Nevil--who would have given a good deal to be elsewhere--awaited her in the library: and at the first shock of their encountering glances, he stiffened all through. He was apt to be restive under advice, and rebellious under dictation; facts none knew better than Jane, who throve on advice and dictation--given, not received! She still affected the neat hard coat and skirt and the neat hard summer hat that had so distressed the awakening beauty-sense of nine-year-old Roy: only, in place of the fierce wing there uprose in majesty a severely wired bow.
Jane was so unvarying, outside and in; a worse failing, almost, in the eyes of this hopelessly artistic household, than her talent for pouncing, or advising or making up other people's minds.
But to-day, as she glanced round the familiar room, her sigh--half anger, half bitterness of heart--was genuine. She did care intensely, in her own way, for the brother whom she hectored without mercy. And he too cared--in his own way--more than he chose to reveal. But their love was a dumb thing, rooted in ancestral mysteries. Their surface clash of temperament was more loquacious.
"I suppose we're fairly safe from interruption?" she asked, with ominous emphasis; and Nevil gravely indicated the largest leather chair.
"I believe the others are out," he said, half sitting on the edge of the writing-table and proceeding to light a cigarette. "But, upon my soul, I don't know _why_ you put yourself out to come down all this way when I told you plainly everything was fixed up."
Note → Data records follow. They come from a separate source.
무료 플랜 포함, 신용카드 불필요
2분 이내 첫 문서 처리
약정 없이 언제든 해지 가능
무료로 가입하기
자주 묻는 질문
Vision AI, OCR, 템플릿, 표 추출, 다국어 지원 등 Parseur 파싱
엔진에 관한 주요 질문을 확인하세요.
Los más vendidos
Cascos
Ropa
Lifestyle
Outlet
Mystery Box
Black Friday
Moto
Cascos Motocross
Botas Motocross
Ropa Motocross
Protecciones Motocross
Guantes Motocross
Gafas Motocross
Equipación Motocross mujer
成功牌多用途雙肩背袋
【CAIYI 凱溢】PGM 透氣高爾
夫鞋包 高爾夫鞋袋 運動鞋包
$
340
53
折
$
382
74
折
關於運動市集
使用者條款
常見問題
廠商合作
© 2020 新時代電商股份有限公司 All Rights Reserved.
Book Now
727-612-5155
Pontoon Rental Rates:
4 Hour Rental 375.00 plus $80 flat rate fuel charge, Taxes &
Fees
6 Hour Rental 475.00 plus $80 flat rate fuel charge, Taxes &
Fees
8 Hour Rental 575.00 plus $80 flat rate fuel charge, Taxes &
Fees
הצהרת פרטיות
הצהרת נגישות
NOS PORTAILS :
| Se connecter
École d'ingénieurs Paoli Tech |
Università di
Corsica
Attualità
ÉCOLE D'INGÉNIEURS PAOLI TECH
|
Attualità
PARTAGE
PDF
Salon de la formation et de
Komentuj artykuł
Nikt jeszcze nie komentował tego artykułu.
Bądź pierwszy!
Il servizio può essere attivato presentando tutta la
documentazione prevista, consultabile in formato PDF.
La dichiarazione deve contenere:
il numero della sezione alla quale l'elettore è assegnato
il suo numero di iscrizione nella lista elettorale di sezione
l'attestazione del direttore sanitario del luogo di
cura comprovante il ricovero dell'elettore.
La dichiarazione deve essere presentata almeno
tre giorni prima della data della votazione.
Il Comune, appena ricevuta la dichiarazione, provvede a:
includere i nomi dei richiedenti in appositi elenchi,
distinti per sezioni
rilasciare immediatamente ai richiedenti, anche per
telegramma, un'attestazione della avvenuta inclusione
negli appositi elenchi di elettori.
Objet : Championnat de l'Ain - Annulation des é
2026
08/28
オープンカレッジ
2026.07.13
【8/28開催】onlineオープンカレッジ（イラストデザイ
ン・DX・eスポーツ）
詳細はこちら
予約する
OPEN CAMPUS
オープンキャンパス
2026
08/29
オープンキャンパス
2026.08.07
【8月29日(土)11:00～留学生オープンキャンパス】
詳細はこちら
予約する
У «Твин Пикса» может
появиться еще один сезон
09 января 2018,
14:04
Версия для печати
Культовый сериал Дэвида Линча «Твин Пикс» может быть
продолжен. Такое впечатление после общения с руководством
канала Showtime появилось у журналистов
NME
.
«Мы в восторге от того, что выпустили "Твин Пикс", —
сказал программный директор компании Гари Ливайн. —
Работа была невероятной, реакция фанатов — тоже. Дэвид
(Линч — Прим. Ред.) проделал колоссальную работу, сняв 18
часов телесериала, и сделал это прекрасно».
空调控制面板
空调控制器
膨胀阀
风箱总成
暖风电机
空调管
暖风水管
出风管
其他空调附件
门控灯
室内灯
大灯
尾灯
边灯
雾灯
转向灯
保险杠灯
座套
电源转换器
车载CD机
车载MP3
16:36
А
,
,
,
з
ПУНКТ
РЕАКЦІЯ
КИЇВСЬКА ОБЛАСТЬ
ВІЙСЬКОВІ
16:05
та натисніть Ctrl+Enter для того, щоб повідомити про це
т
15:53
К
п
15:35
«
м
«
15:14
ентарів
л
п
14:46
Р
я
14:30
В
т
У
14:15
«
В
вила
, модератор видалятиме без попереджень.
"You thought I'd swallow that--and keep my mouth shut?" she retorted, bristling visibly. "_I'm_ no fool, Nevil, if _you_ are. I _told_ you how it would be, when you went out in '99. You wouldn't listen then. Perhaps you'll at least have the sense to listen _now_?"
Nevil shrugged. "As you've come all this way for the satisfaction of airing your views--I've not much choice in the matter."
And the lat.i.tude, thus casually given, she took in full measure. For twenty minutes, by the clock, she aired her views in a stream of vigorous colloquial English, lapsing into ready-made phrases of melodrama, common to the normally inexpressive, in moments of excitement....
To the familiar tuning-up process, Nevil listened unmoved. But his anger rose with her rising eloquence:--the unwilling anger of a cool man, more formidable than mere temper.
Such fine distinctions, however, were unknown to Jane. If you were in a temper, you were in a temper. That was flat. And she rather wanted to rouse Nevil's. Heated opposition would stiffen her own....
"India of all countries in the world!" she culminated--a desperate note invading her wrath. "The one place where he should _not_ be allowed to sow his wild oats--if the modern anaemic young man has enough red blood in his veins--for that sort of thing. And it's your obvious duty to be quite frank with him on the subject. If you had an ounce of common-sense in your make-up, you'd see it for yourself. But I always say the clever people are the biggest fools. And Roy's in the same boat--being your son. No ballast. All in the clouds. _That's_ the fruits of Lil's fancy education. And you can't say I didn't warn you. What he needs is discipline--a tight hand. Why not one of the Services? If he gets bitten with India--at his age, it's quite on the cards that he may go turning Hindu--or even repeat _your_ folly----"
She paused, simply for lack of breath--and became suddenly alive to the set stillness of her brother's face.
"_My_ folly--as you are pleased to call it," he said with concentrated scorn, "has incidentally made our name famous, and cleared the old place of mortgage. For that reason alone, you might have the grace to refrain from insulting my wife."
She flung up her head, like a horse at a touch of the curb.